Monday, March 03, 2008

Question & Answer With David Raab - Religious Observance During A Hijacking


A Simple Jew asks:

In your book "Terror in Black September" you recounted how you attempted to maintain your religious observance to the best of your ability while you were held hostage in Jordan in 1970 by the Popular Front for the Liberation of Palestine (PFLP). How has this traumatic experience influenced your religious observance since the day of your release?

David Raab answers:

For the most part, you may be surprised to learn, my experience did not change my religious observance. I was fully observant before my hijacking and captivity and continued to be so afterwards.

Two things did change, though. First, I felt a deeper and more personal closeness and thankfulness to God. I felt that, though he had just put me through a very difficult test, he had performed an individualized miracle to save me. His hand had protected me throughout, like a warm cloud enveloping me, so that I came out physically unscathed. My family and I annually celebrate a day of thanksgiving to God, a yom hodaya, on the anniversary of my release.
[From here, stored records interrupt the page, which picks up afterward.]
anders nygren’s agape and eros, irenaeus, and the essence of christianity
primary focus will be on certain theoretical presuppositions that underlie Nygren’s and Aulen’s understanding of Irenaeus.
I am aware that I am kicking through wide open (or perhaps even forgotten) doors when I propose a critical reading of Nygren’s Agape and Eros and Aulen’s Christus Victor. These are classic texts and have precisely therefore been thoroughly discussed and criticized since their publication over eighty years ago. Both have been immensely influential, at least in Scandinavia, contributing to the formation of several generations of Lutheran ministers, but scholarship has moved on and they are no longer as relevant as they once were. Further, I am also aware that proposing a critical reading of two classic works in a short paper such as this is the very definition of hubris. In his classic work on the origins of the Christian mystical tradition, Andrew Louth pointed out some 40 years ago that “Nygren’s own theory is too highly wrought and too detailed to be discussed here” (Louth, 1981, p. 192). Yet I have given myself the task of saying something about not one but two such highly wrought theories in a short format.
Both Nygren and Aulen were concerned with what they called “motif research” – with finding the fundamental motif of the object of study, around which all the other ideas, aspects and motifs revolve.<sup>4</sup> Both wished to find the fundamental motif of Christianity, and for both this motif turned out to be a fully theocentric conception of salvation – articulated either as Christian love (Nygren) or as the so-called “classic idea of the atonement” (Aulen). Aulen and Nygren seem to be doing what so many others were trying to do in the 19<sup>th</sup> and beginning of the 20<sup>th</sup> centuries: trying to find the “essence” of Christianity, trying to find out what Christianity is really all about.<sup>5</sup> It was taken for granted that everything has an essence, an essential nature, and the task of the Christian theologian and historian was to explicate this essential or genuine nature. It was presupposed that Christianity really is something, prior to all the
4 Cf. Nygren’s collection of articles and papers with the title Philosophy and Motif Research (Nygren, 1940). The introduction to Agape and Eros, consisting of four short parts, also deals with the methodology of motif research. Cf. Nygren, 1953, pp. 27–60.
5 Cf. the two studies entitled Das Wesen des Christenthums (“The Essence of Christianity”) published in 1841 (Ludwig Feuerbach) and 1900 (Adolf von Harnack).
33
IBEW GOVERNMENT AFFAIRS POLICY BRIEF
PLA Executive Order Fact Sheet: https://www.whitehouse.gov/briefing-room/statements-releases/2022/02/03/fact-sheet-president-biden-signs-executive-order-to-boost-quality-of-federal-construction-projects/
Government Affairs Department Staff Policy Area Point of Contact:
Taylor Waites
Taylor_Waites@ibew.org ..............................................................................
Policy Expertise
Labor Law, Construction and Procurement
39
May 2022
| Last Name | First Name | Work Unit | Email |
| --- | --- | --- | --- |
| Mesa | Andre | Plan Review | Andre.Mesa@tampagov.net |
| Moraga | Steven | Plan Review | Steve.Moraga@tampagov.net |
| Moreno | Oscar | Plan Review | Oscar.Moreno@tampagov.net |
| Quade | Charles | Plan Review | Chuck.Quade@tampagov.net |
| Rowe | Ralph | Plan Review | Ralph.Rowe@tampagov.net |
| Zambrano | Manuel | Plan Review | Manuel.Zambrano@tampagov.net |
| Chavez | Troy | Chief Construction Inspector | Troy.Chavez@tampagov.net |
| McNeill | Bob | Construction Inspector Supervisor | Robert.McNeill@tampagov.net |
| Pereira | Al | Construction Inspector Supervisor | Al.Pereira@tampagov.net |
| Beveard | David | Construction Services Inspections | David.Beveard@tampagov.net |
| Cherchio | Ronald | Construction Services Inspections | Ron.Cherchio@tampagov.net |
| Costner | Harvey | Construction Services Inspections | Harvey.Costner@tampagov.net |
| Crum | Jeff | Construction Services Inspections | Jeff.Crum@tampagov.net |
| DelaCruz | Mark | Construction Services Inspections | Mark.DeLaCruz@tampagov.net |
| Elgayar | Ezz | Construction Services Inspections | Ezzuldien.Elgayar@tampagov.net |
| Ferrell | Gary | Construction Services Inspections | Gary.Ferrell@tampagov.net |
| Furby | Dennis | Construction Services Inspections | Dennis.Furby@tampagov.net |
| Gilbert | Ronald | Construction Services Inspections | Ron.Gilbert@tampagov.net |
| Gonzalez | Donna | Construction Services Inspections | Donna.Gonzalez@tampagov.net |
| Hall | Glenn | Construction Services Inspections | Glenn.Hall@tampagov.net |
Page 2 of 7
Second, my feelings for Israel and the commandment to live there intensified as a result of my experience, such that the year following the hijacking I moved to Israel. And, despite an extended return to the U.S. in the intervening period, I have now been living in Israel again for the past nine years. Interestingly, about 20% of the American Jews who boarded my TWA plane on the September morning in 1970 also now live in Israel, so this same feeling seems to have affected them.

1 Comments:

At March 4, 2008 at 9:58:00 AM EST, Anonymous Anonymous said...

Very interesting! Thanks for posting!